Tuesday, April 27, 2010

Poetry Readings and the Great Divide


Poetry has always had two sides. For every innovator using language to change the human condition there is a cold elitist assuring us that they have the secret sauce to poetic virtue. Last weekend in Chicago the City put on an event at the Harold Washington Library that was a poetry trade show and a reading. Our press Cracked Slab Books participated. Across town at the Art Institute the Chicago Poetry Project put on a great seminar series on the great poet Robert Duncan.
The Duncan event headlined Michael Palmer and Nathanael Mackey among others and was a tour de force of poetic lights. The event at the Harold Washington Library was decidedly more populist. There were Slammers galore and many of those "regional" writers who more aptly should be called "Bad" Writers. But while I would love to be counted in the Duncan crowd it is really not where i belong. It seems that many of Chicago's Duncan devotees are too fine for a normal poet like myself.

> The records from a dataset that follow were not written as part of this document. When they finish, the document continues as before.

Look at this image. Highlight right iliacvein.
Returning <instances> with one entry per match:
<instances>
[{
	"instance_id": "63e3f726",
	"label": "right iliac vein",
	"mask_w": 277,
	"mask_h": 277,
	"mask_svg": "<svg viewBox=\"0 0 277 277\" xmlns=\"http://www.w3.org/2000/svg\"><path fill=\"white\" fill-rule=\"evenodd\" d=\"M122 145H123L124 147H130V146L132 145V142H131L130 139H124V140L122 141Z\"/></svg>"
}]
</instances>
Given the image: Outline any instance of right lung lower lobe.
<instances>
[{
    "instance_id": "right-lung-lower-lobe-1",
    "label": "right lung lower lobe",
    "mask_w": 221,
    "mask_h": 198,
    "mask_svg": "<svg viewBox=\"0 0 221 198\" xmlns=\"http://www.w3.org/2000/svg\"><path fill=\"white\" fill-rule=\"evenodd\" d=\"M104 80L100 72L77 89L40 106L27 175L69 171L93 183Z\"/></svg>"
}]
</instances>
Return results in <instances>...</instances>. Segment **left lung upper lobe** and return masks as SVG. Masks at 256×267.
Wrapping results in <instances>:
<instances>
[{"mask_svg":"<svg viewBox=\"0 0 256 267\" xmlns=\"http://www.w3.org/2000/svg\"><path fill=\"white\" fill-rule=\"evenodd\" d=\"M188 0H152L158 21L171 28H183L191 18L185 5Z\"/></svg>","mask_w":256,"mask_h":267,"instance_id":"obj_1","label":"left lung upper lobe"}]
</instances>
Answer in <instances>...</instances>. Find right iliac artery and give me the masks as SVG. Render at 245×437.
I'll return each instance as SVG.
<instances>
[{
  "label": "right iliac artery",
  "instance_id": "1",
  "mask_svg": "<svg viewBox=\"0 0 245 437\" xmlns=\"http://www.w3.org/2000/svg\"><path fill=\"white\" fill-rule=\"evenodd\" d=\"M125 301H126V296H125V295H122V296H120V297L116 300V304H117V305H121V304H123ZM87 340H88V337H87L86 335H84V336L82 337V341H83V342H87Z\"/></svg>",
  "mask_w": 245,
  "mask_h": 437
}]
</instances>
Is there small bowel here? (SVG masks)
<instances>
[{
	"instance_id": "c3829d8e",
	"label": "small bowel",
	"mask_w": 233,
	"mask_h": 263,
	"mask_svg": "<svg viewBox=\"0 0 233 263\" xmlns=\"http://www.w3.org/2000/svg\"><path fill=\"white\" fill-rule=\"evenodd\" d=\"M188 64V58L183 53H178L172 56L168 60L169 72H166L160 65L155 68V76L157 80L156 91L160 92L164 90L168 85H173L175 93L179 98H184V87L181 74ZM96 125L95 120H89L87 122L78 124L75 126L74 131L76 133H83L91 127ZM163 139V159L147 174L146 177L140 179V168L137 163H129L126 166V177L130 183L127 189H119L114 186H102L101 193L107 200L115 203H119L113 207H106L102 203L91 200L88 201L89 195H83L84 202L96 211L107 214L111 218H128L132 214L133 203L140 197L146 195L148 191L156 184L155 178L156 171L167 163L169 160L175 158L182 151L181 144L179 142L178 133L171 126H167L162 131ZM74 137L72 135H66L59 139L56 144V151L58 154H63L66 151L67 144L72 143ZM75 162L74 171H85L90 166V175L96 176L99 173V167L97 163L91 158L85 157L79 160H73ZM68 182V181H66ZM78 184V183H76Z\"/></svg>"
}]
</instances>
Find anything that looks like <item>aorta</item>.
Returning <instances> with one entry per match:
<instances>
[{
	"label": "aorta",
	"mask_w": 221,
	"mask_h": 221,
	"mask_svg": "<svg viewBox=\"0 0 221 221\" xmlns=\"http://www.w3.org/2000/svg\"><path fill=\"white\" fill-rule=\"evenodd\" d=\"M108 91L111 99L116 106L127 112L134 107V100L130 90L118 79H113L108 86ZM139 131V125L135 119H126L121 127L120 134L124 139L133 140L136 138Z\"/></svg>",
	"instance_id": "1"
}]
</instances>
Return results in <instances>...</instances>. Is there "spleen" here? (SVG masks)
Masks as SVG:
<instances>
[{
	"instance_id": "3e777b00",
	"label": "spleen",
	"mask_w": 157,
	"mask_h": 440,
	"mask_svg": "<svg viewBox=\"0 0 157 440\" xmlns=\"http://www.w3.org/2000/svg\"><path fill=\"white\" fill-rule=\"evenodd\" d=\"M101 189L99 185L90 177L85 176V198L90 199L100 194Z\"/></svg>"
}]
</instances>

There are plenty of poets with whom the average person can identify. I have come to love Kenneth Rexroth and I have admired and loved Robert Creeley's work for many years. And of course the king of the elitists Ezra Pound. But it seems that poetry will always be divided and that is okay just so the elitists and the populists both remember that everyone else could care less about our poetic conversation.